# All natural Pumpkin Soap - Help



## SeaGoat (Aug 17, 2012)

I'd like to use pumpkin puree to make some soap.
I'd also like it to smell like a traditional pumpkin pie/spice/type scent - with all natural. 

Is there a way to use the actual spices (cover, ginger, nutmeg, etc) instead of investing in all those essential oils to create the scent? 


When I use the pumpkin puree will the color hold up? 


Anyone have experience?


----------



## NostalgicGranny (Aug 22, 2007)

The color didn't hold up in mine it got darker and wound up looking like the pie and not the puree. I added regular pie spices and the scent did not hold up at all even though I do hot process (crock pot) and added after the cook. Which means the lye was done doing it's thing and did not effect the spices at all. 

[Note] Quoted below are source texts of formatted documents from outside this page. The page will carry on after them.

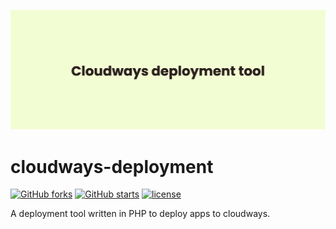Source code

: <p align="center"><img src="/art/banner.png" alt="Social Card of cloudways deployment tool"></p>

# cloudways-deployment

[![GitHub forks](https://img.shields.io/github/forks/masterfermin02/cloudways-deployment)](https://img.shields.io/github/issues/masterfermin02/cloudways-deployment)
[![GitHub starts](https://img.shields.io/github/stars/masterfermin02/cloudways-deployment)](https://img.shields.io/github/stars/masterfermin02/cloudways-deployment)
[![license](https://img.shields.io/github/license/masterfermin02/cloudways-deployment)](LICENSE.md)

A deployment tool written in PHP to deploy apps to cloudways.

If you are doing HP or Crockpot HP slightly warm your puree before putting it in to avoid having your batter get shocked by the puree. I dissolved my lye in 1/2 the amount of water called for and used the puree instead of the other half of the water after the batter had cooked. Because the scent did not hold up I rebatched it and added a spiced pumpkin fragrance oil that I bought from Bramble Berry Soap making supplies. 

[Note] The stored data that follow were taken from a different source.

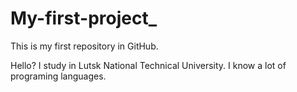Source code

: # My-first-project_
This is my first repository in GitHub.

Hello? I study in Lutsk National Technical University. I know a lot of programing languages.
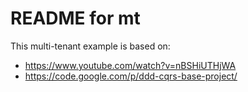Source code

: README for mt
==========================
This multi-tenant example is based on:
- https://www.youtube.com/watch?v=nBSHiUTHjWA
- https://code.google.com/p/ddd-cqrs-base-project/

I don't do CP right now and don't have much experience with that. Maybe a CP-er can chime in with how it is done in cp.


----------



## SeaGoat (Aug 17, 2012)

Thanks for your info! 
How did the spices look in the soap?


----------



## NostalgicGranny (Aug 22, 2007)

I saw a minimal amount of specks in the finished soap but I could 'feel' the spices which I wasn't expecting.


----------